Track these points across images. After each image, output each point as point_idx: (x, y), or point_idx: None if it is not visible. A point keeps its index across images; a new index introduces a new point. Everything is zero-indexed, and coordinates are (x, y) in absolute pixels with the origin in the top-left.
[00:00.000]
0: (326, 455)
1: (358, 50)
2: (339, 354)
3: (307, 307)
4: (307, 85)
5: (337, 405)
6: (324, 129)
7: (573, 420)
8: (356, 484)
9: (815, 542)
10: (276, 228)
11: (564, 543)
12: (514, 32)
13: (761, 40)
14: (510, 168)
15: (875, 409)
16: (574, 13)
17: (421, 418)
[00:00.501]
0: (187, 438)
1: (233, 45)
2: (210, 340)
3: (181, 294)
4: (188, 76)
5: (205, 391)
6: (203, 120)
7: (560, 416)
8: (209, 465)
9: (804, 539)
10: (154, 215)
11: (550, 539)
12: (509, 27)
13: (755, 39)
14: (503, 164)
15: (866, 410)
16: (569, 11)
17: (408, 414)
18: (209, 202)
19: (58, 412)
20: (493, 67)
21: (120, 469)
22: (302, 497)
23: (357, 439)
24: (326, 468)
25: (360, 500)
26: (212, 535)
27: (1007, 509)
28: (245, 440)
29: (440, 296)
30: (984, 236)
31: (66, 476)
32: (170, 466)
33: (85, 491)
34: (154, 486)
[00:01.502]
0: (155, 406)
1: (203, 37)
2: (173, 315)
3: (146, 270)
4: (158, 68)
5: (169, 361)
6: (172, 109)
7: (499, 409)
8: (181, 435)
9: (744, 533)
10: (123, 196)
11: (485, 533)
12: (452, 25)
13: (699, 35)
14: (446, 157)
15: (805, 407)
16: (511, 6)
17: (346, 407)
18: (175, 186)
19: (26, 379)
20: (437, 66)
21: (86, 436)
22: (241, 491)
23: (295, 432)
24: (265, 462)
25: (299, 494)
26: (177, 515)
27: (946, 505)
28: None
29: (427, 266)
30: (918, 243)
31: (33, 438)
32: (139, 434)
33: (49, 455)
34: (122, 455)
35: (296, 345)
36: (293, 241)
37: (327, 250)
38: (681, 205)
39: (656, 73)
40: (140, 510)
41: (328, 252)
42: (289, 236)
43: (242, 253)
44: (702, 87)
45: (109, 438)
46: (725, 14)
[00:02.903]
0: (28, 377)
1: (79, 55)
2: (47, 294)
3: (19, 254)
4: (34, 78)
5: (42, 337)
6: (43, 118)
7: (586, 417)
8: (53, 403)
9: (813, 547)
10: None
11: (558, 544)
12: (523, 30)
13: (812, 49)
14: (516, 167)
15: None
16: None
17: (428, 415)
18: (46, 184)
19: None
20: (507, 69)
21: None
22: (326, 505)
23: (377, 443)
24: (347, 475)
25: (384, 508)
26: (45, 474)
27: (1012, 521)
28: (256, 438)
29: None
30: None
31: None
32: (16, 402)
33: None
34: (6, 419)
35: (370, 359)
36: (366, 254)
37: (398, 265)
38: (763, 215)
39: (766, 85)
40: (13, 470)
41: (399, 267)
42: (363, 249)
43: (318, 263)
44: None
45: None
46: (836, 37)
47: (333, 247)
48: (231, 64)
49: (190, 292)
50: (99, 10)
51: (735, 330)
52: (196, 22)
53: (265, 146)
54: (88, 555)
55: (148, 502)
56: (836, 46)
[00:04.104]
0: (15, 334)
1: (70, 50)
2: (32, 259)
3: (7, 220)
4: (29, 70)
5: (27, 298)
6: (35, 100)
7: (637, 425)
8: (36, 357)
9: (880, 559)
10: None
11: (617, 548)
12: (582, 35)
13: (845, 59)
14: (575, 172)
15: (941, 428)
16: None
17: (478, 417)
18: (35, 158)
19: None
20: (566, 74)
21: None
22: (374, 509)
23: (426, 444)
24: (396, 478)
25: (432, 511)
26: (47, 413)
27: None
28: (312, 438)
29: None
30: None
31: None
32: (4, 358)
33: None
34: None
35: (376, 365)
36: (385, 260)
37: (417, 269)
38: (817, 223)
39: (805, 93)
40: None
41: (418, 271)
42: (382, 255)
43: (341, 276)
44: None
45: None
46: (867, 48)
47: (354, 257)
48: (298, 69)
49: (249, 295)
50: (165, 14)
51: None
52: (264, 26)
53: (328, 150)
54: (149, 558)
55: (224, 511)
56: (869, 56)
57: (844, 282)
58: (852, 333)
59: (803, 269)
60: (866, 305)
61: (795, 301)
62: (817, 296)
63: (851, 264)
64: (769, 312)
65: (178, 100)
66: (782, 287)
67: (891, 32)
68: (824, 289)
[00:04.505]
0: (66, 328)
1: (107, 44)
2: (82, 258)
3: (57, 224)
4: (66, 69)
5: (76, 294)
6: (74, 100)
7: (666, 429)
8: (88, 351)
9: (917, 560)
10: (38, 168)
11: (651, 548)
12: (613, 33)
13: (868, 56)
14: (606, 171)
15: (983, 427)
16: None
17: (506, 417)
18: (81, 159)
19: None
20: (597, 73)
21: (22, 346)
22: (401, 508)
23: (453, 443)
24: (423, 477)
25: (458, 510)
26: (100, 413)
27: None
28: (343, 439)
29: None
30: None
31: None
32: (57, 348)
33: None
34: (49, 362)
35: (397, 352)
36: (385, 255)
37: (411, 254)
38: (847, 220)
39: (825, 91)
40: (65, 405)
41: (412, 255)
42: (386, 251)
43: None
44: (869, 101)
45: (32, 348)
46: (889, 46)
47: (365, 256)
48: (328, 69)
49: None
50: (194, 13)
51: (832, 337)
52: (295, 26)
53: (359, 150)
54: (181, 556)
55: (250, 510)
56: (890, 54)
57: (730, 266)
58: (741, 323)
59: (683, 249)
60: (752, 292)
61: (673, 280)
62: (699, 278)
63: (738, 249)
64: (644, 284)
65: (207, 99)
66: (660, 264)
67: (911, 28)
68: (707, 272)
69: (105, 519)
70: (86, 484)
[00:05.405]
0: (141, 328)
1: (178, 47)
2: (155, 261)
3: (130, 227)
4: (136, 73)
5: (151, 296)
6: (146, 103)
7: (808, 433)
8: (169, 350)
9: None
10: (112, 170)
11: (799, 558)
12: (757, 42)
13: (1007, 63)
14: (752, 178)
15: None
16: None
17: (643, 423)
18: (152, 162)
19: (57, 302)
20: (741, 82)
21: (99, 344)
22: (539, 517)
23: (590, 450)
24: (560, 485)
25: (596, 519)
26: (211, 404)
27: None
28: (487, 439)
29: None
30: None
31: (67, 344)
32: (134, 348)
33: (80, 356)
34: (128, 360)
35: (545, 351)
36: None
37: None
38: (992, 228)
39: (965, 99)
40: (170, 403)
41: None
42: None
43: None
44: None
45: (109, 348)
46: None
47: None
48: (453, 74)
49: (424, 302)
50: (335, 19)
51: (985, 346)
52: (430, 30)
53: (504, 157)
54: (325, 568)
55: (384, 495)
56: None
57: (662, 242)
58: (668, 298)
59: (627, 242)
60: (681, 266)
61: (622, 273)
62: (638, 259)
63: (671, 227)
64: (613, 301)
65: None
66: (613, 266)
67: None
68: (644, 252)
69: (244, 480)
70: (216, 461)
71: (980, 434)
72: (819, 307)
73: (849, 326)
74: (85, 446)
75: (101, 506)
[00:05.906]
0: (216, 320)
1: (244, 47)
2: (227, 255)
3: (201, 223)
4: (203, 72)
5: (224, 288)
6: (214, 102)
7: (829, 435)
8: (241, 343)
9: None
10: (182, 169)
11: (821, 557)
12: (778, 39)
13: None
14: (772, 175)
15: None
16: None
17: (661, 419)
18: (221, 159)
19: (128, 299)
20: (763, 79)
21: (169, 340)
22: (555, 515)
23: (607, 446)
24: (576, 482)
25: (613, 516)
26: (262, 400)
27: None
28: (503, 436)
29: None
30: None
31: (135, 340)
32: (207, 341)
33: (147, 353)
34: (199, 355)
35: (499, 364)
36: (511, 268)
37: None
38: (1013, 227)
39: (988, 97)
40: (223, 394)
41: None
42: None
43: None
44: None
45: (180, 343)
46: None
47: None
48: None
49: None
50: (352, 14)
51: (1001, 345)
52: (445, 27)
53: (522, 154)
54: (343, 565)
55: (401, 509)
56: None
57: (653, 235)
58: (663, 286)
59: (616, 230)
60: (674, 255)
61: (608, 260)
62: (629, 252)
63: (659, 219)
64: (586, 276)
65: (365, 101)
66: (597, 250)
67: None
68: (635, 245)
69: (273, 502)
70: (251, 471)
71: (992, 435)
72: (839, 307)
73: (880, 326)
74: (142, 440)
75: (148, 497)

══════

» **TASK OBJECTIVE**:
Repeat exactly the lines that run from the opening of the listing through the line holding "7: (573, 420)". Leave out everything else.

» **RESULT OF THE EXERCISE**:
Track these points across images. After each image, output each point as point_idx: (x, y), or point_idx: None if it is not visible. A point keeps its index across images; a new index introduces a new point. Everything is zero-indexed, and coordinates are (x, y) in absolute pixels with the origin in the top-left.
[00:00.000]
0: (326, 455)
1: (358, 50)
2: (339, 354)
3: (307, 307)
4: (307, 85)
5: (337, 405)
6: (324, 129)
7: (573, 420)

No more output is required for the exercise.